* CONSIGNE *
Dressez la liste de tous les articles du Code des obligations (OR) cités dans le regeste de l'arrêt reproduit ci-dessous.

* EXTRAIT SOURCE *
Sammlung der Entscheidungen des Schweizerischen Bundesgerichts
Collection des arrêts du Tribunal fédéral suisse
Raccolta delle decisioni del Tribunale federale svizzero

BGE 84 II 550



84 II 550

75. Arrêt de la Ire Cour civile du 26 septembre 1958 dans la cause Fabrique
de boîtes "La Centrale" SA contre Brandt. Regeste

    Aktiengesellschaft.

    1.  Die Generalversammlung kann keine Tantièmen zusprechen, wenn die
Ausrichtung solcher in den Statuten nicht vorgesehen ist. Art. 627 Ziff. 2,
677 und 698 Abs. 2 Ziff. 3 OR (Erw. 1).

    2.  Statutenbestimmung, wonach der Verwaltungsrat für seine Tätigkeit
zu entschädigen ist. Kriterien für die Entscheidung darüber, ob die
zugesprochene Entschädigung eine verschleierte Tantième darstelle. Einfluss
der finanziellen Lage der Gesellschaft (Erw. 2).

    3.  Art. 706 OR gibt dem Richter die Befugnis, einen
Generalversammlungsbeschluss nur soweit als nichtig zu erklären, als er
gegen das Gesetz oder die Statuten verstösst (Erw. 2 i.f.).

Sachverhalt

                      Résumé des faits:

    A.- Les statuts de la Fabrique de boîtes "La Centrale" SA (ci-après:
la société) ne prévoient point que les administrateurs participent au
bénéfice net. En revanche, ils disposent à leur art. 14 al. 3:

    "Le Conseil d'administration doit être rétribué pour son activité;
l'indemnité sera fixée par l'assemblée générale."

    B.- (Rappel de l'arrêt publié dans RO 82 II 148, rendu le 13 février
1956 dans une cause opposant les mêmes parties et relatif à l'exercice
1953/54.)

    C.- Le 28 septembre 1955, l'assemblée générale des actionnaires
a décidé, pour l'exercice 1954/55, de répartir un dividende de 15% et
d'allouer aux administrateurs une rétribution de 70 000 fr.

    Un actionnaire minoritaire, Louis César Brandt, a intenté action
à la société devant la Cour d'appel du canton de Berne, en concluant
principalement à l'annulation de la décision du 28 septembre 1955 et à
la fixation de la rétribution des administrateurs à 35 000 fr. La société
a proposé le rejet de l'action.

* DONNÉES FOURNIES *
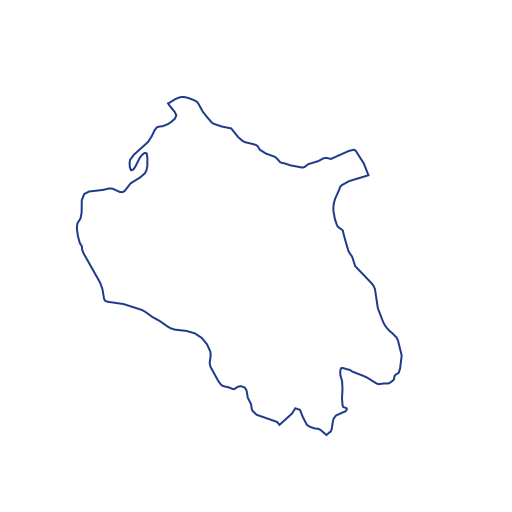 Paktika, Albers equal-area conic projection, rotated 118°
{"feature_id": "AFG-1759", "entity_name": "Paktika", "entity_type": "Province", "adm_level": 1, "iso_a3": "AFG", "parent_name": "Afghanistan", "parent_adm1": "", "projection": "albers", "projection_center": [68.71, 32.511], "detail": "fine", "context": "isolated", "style": "outline", "palette": "blue", "viewbox_px": 512, "rotation_deg": 118, "n_neighbors": 0, "source": "natural_earth", "source_scale": "10m", "svg_char_len": 3133}
<svg xmlns="http://www.w3.org/2000/svg" viewBox="0 0 512 512"><g transform="rotate(118 256 256)"><path d="M365.8,369.1L365.4,369.8L357.4,376.0L352.8,381.0L334.4,409.8L332.0,412.5L329.4,414.1L327.2,417.7L321.9,422.7L315.8,427.1L311.3,429.0L305.1,428.6L299.4,430.4L288.6,436.0L281.9,436.8L277.4,433.6L269.6,422.3L265.2,417.2L263.9,414.2L263.4,406.2L262.3,403.8L260.2,402.5L250.7,400.8L240.8,395.1L235.1,392.9L231.3,393.0L227.3,394.3L220.0,398.2L216.7,400.8L217.3,402.8L220.2,404.1L223.9,404.7L234.1,404.5L237.3,404.9L238.9,406.7L236.7,409.2L233.0,411.4L230.1,412.3L223.8,411.3L206.1,404.9L199.4,404.3L192.7,404.6L189.0,404.0L186.9,401.9L185.2,399.3L180.9,395.7L177.2,393.7L172.9,392.1L169.4,392.3L167.2,394.9L163.6,403.4L162.5,405.3L161.3,404.4L155.1,400.7L152.1,398.2L150.8,396.7L149.9,395.2L149.1,393.3L148.6,391.5L148.2,389.5L147.7,385.5L147.5,382.5L147.6,381.2L147.7,380.1L148.4,378.6L153.5,370.9L156.5,364.0L158.6,358.6L159.1,356.7L159.1,356.1L159.0,354.6L157.8,347.2L155.0,337.8L159.5,327.3L160.7,321.8L160.7,320.1L160.5,318.4L158.3,310.1L158.0,307.8L158.3,306.2L158.8,305.0L160.4,302.6L160.9,295.2L159.7,287.1L159.7,284.9L160.3,282.8L161.7,279.1L161.8,277.8L161.4,276.2L160.8,274.0L159.7,267.8L156.4,257.3L155.8,256.0L155.2,255.4L154.6,254.9L151.1,253.3L150.2,252.8L142.9,245.5L138.0,242.2L136.4,240.1L135.1,235.4L119.7,223.4L116.2,219.4L116.1,218.5L116.3,217.6L116.8,216.4L123.6,204.4L131.9,194.6L146.1,208.9L153.0,213.4L154.6,214.0L156.0,214.2L158.1,213.7L168.3,213.0L172.7,212.1L177.2,210.3L179.4,209.1L186.2,203.8L190.6,199.2L191.9,197.1L192.2,193.9L192.6,192.0L192.9,191.2L194.6,189.7L196.6,188.0L208.2,176.8L210.2,173.4L211.4,170.9L218.4,163.6L226.0,140.6L227.3,138.1L229.3,135.5L244.9,123.9L254.8,112.5L256.7,109.6L258.3,106.3L259.4,103.1L260.2,99.4L261.9,93.8L263.8,91.1L275.4,80.7L275.8,80.5L287.9,75.9L292.2,75.2L295.3,77.0L297.0,77.3L298.3,77.0L299.5,76.4L300.5,76.3L301.3,76.5L305.0,78.2L306.0,78.9L306.6,79.6L308.4,83.1L311.0,86.7L311.6,87.8L311.9,89.1L311.9,91.2L311.2,100.6L311.4,104.6L312.8,116.3L312.8,117.4L312.6,118.3L312.6,120.0L313.2,122.2L314.1,126.7L314.9,128.1L315.4,128.2L315.9,128.1L317.0,127.9L319.4,126.9L321.8,125.4L326.3,121.1L333.0,117.1L341.2,113.3L346.9,109.7L348.3,108.3L348.3,107.7L348.3,107.2L348.1,106.6L348.0,105.8L347.9,104.5L348.3,104.0L348.8,103.8L349.8,103.8L350.9,104.1L351.6,104.4L352.3,104.9L352.7,105.4L354.1,106.5L359.1,110.4L362.6,111.1L365.6,110.6L373.2,107.9L375.9,107.6L377.1,108.2L377.7,108.6L381.0,109.7L379.3,117.3L379.2,119.6L379.5,120.0L380.1,121.6L380.8,123.7L381.5,128.3L381.4,130.4L381.0,132.1L376.1,139.2L371.2,144.9L372.0,149.8L378.4,150.3L394.1,156.0L392.6,159.4L395.9,180.9L394.2,186.7L393.3,187.7L389.0,191.0L384.9,196.8L379.3,201.1L377.5,203.8L377.8,207.6L378.7,209.2L379.9,210.5L381.3,211.5L382.8,212.1L383.9,212.9L384.4,214.4L384.7,217.9L386.4,224.5L385.9,226.9L383.9,230.9L375.2,244.2L372.2,246.7L365.3,249.2L361.9,251.4L356.9,257.9L353.8,265.4L353.0,273.7L354.8,282.2L359.2,293.3L359.9,297.5L359.7,301.8L358.6,310.3L358.5,318.8L357.3,327.2L357.2,331.5L360.6,350.3L366.0,365.4L366.4,368.0L365.8,369.1Z" fill="none" stroke="#1e3a8a" stroke-width="2"/></g></svg>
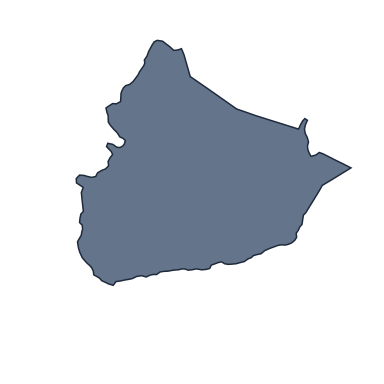 Irajuba, Bahia, Brazil, rotated 124°
{"feature_id": "56859067B96887846897967", "entity_name": "Irajuba", "entity_type": "district", "adm_level": 2, "iso_a3": "BRA", "parent_name": "Brazil", "parent_adm1": "Bahia", "projection": "albers", "projection_center": [-40.04, -13.225], "detail": "fine", "context": "isolated", "style": "filled", "palette": "slate", "viewbox_px": 384, "rotation_deg": 124, "n_neighbors": 0, "source": "geoboundaries", "source_scale": "gbopen_adm2", "svg_char_len": 2257}
<svg xmlns="http://www.w3.org/2000/svg" viewBox="0 0 384 384"><g transform="rotate(124 192 192)"><path d="M288.1,182.5L284.2,180.1L282.1,178.1L280.2,175.2L276.1,173.7L273.5,170.9L271.1,167.7L267.3,163.8L264.0,159.7L261.1,157.0L259.7,154.5L259.0,151.5L256.5,148.5L253.3,145.4L251.0,140.3L248.1,136.8L245.5,134.6L241.7,135.1L239.0,133.0L236.1,131.0L233.4,128.5L233.2,124.7L231.7,121.4L229.4,118.5L226.8,115.3L223.7,112.7L220.4,109.7L216.3,108.2L213.2,106.1L210.3,105.5L207.2,102.8L204.5,100.2L199.9,98.9L195.3,96.0L191.0,92.9L188.1,90.8L185.8,88.3L183.6,84.7L181.2,82.7L178.6,81.0L174.8,79.8L171.1,79.9L168.0,82.5L163.8,82.5L161.0,83.1L157.3,82.7L152.3,85.1L148.9,86.7L145.8,86.1L123.2,87.0L119.6,87.2L113.7,87.7L103.9,83.1L83.1,73.7L84.1,81.7L85.3,90.4L87.1,104.9L88.1,108.6L92.1,110.0L95.9,113.3L94.1,116.8L92.0,119.7L89.3,122.0L85.5,123.3L82.5,126.7L80.1,130.9L76.9,134.0L72.3,135.7L68.0,136.4L68.0,139.5L71.4,140.0L75.8,139.6L80.3,138.9L93.1,182.0L95.2,190.1L96.2,193.9L98.2,201.3L97.5,238.8L97.3,258.0L82.6,275.5L79.1,280.9L82.2,283.2L84.8,286.3L84.0,291.4L83.7,296.6L83.4,300.7L85.7,305.6L88.6,307.3L91.7,307.3L95.3,307.0L99.8,306.5L104.6,305.3L109.2,305.3L111.6,303.2L114.4,302.6L118.2,302.7L121.9,302.7L124.9,302.2L129.1,302.4L133.1,302.6L137.6,303.8L141.0,306.5L144.0,307.1L147.2,306.7L149.9,306.0L153.2,304.0L157.0,301.8L161.2,304.0L163.1,307.3L166.2,308.6L170.4,310.3L173.7,306.9L175.7,304.1L178.5,302.2L180.9,300.4L182.4,296.9L183.8,291.8L184.8,286.8L186.7,282.7L186.1,279.1L186.6,276.1L189.8,275.0L192.7,275.1L195.5,276.7L196.9,279.3L196.8,284.3L198.7,289.1L202.2,288.2L203.0,284.5L203.6,281.6L205.3,278.8L209.7,279.1L213.7,278.6L216.9,275.8L221.2,276.6L224.7,279.0L228.9,281.0L233.0,280.5L236.0,283.4L237.6,287.4L238.6,290.7L240.9,294.7L245.6,295.5L249.1,292.8L249.0,284.8L254.4,283.4L268.9,271.2L272.5,271.8L277.0,269.9L280.2,268.1L280.9,264.5L283.8,262.0L286.9,261.0L289.8,259.6L293.7,259.4L297.3,259.1L299.7,256.9L302.2,254.5L305.0,250.9L307.9,246.1L309.0,242.1L309.7,239.0L310.2,235.5L311.0,232.6L312.8,229.6L315.6,227.1L315.1,220.7L316.0,217.3L315.3,213.1L314.9,209.8L313.4,205.1L308.8,204.9L305.6,201.4L302.9,198.9L299.7,195.5L297.2,193.1L292.9,190.6L289.5,186.9L288.1,182.5Z" fill="#64748b" stroke="#1e293b" stroke-width="1.5"/></g></svg>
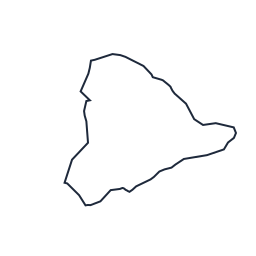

* RÉSULTAT *
- Art. 627 Ziff. 2 OR
- Art. 677 OR
- Art. 698 Abs. 2 Ziff. 3 OR
- Art. 706 OR